Eine kleine Frage zum 11. November: Welche Menschen schauen heute Abend in besonders müde Augen? Antwort: Es sind die Angehörigen von Standesbeamtinnen und Standesbeamten. Denn diese hatten Zwecks Spezial-Datum irrsinnig viel zu tun.

Man überlegt sich schon, warum Paare so wild darauf sind, an einem Schnapszahl-Tag zu heiraten. Ist es die Hoffnung, dass der angenehme Effekt des gegenseitigen Schönsaufens auf diese Weise dauerhaft in der Beziehung verankern ließe? Will man Verwandten und Freunden zeigen, dass man den festen Willen zu einer ganz einmaligen Ehe hat? Oder glaubt man daran, dass man diesen Hochzeitstag selbst niemals vergessen wird?

Hofft man gar darauf, dass sich der latente Frohsinn, der dem Datum 11.11. innewohnt, auf die große Liebe übertragen lässt? Glaubt man daran, dass ein Streit weniger schlimm ist, wenn er, wie eine Büttenrede, in Reimform ausgetragen wird? Hat es mit der Vision des Mannes zu tun, dass die Angetraute fortan ausschließlich in superkurzen Röckchen durch die Wohnung hüpfen wird?

Wir können die Motive wohl nur erahnen, müssen aber der Vollständigkeit halber darauf hinweisen, dass sich an früheren Schnapstagen nicht alle Hoffnungen erfüllt haben. So hat das Berliner Standesamt mitgeteilt, dass die am 9.9.09 geschlossen Ehen überdurchschnittlich häufig geschieden wurden.
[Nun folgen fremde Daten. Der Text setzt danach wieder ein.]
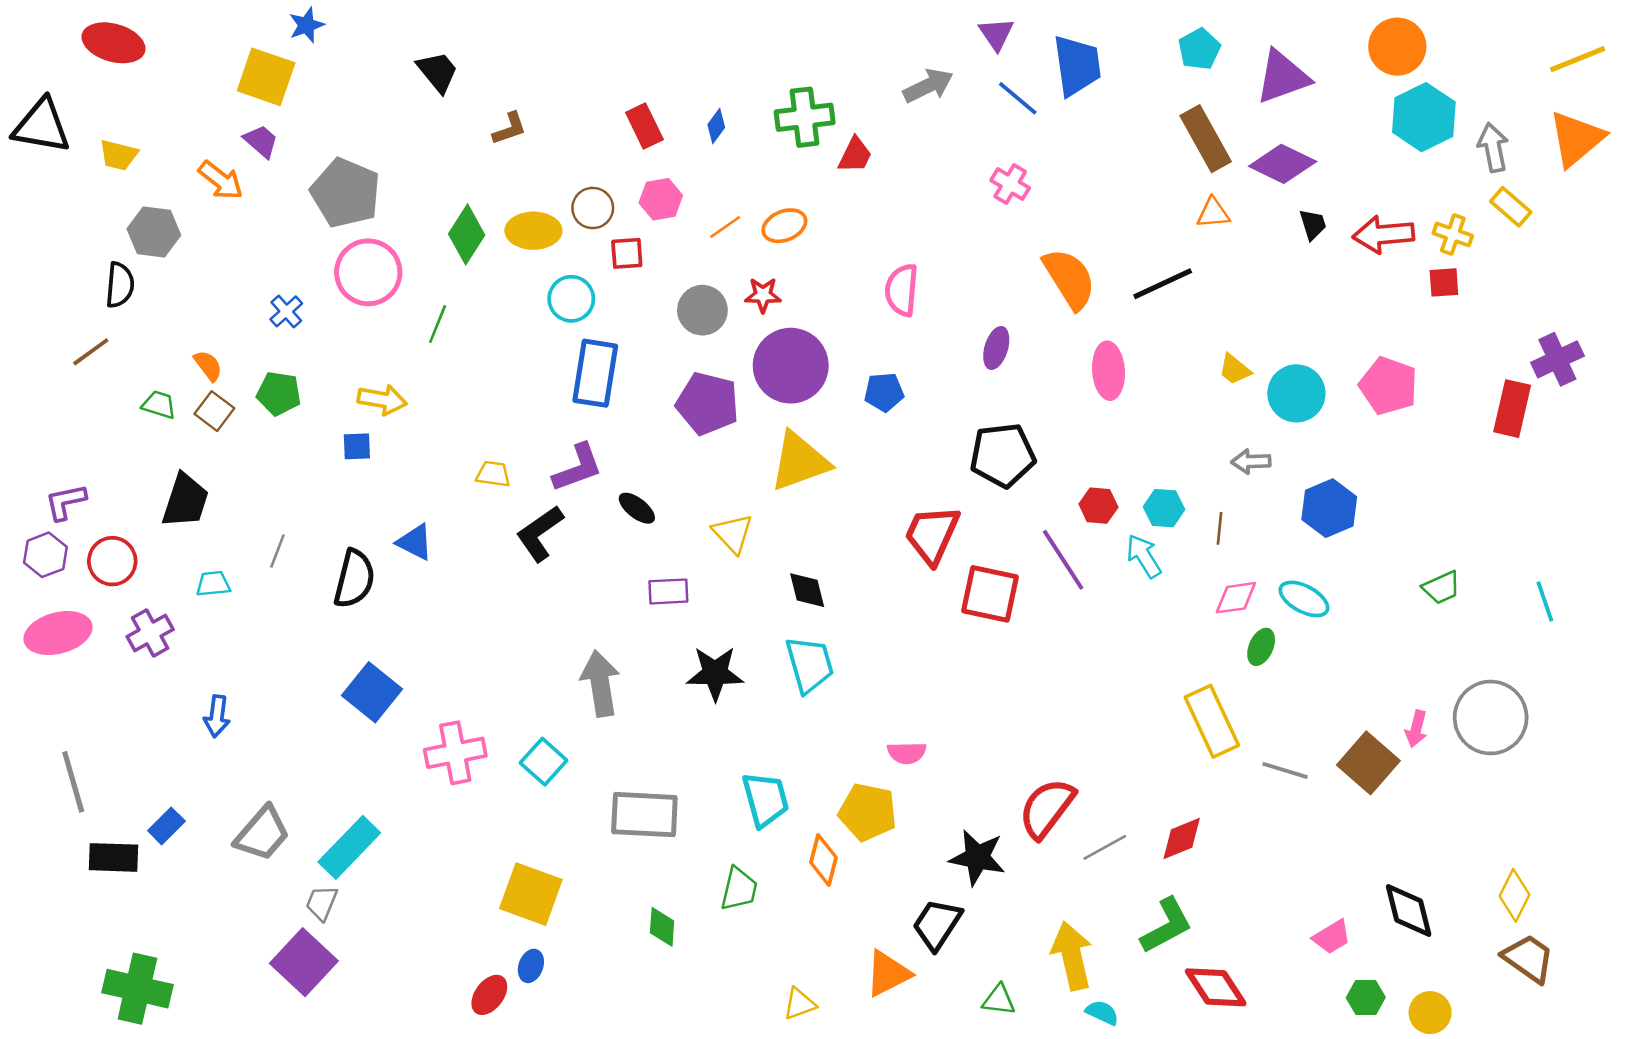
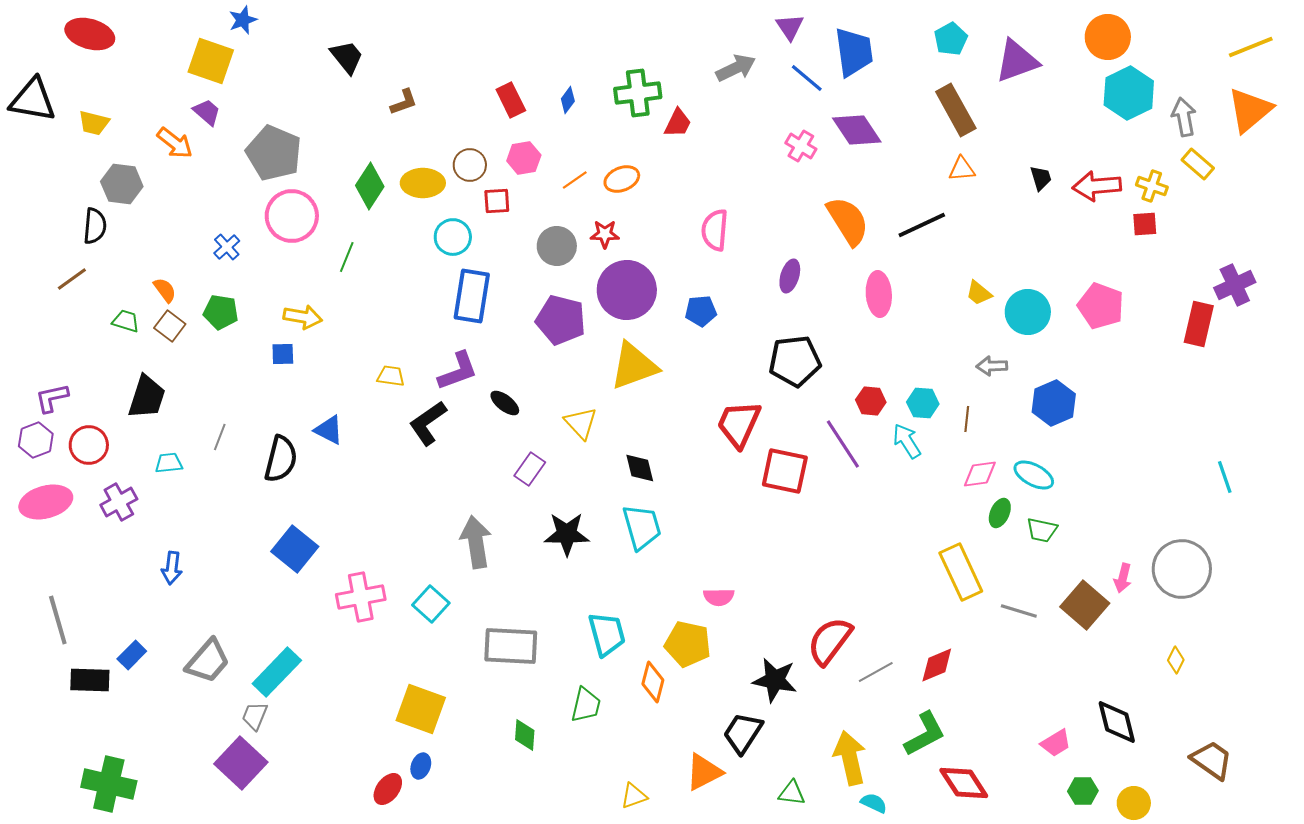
purple diamond: (1283, 164) -> (857, 130), moved, turned 30
green trapezoid: (1441, 588) -> (1042, 530), moved, turned 36
purple rectangle: (668, 591) -> (530, 469), turned -52
yellow diamond: (1515, 895) -> (1176, 660), moved, size x0.7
Die Schnapsdrosseln auf Freiersfüßen werden wieder am 12.12.12 in Scharen unterwegs sein. An einem Tag also, der auch Nationalfeiertag von Kenia ist. Was für die Liebe in Westeuropa natürlich gar nichts bedeutet. Egal. Wir sehen uns am nächsten Red Nose Day der Traualtare!

PS.: Zur sehr wahrscheinlichen Schicksalshaftigkeit eines Datums kommt eine aktuelle Meldung aus Köln. Dort soll es am 11.11 genau um 11.11 Uhr die Geburt eines Zwillingskindes gegeben haben. Alles andere als eine Karriere im Karneval wäre in diesem Fall sehr erstaunlich.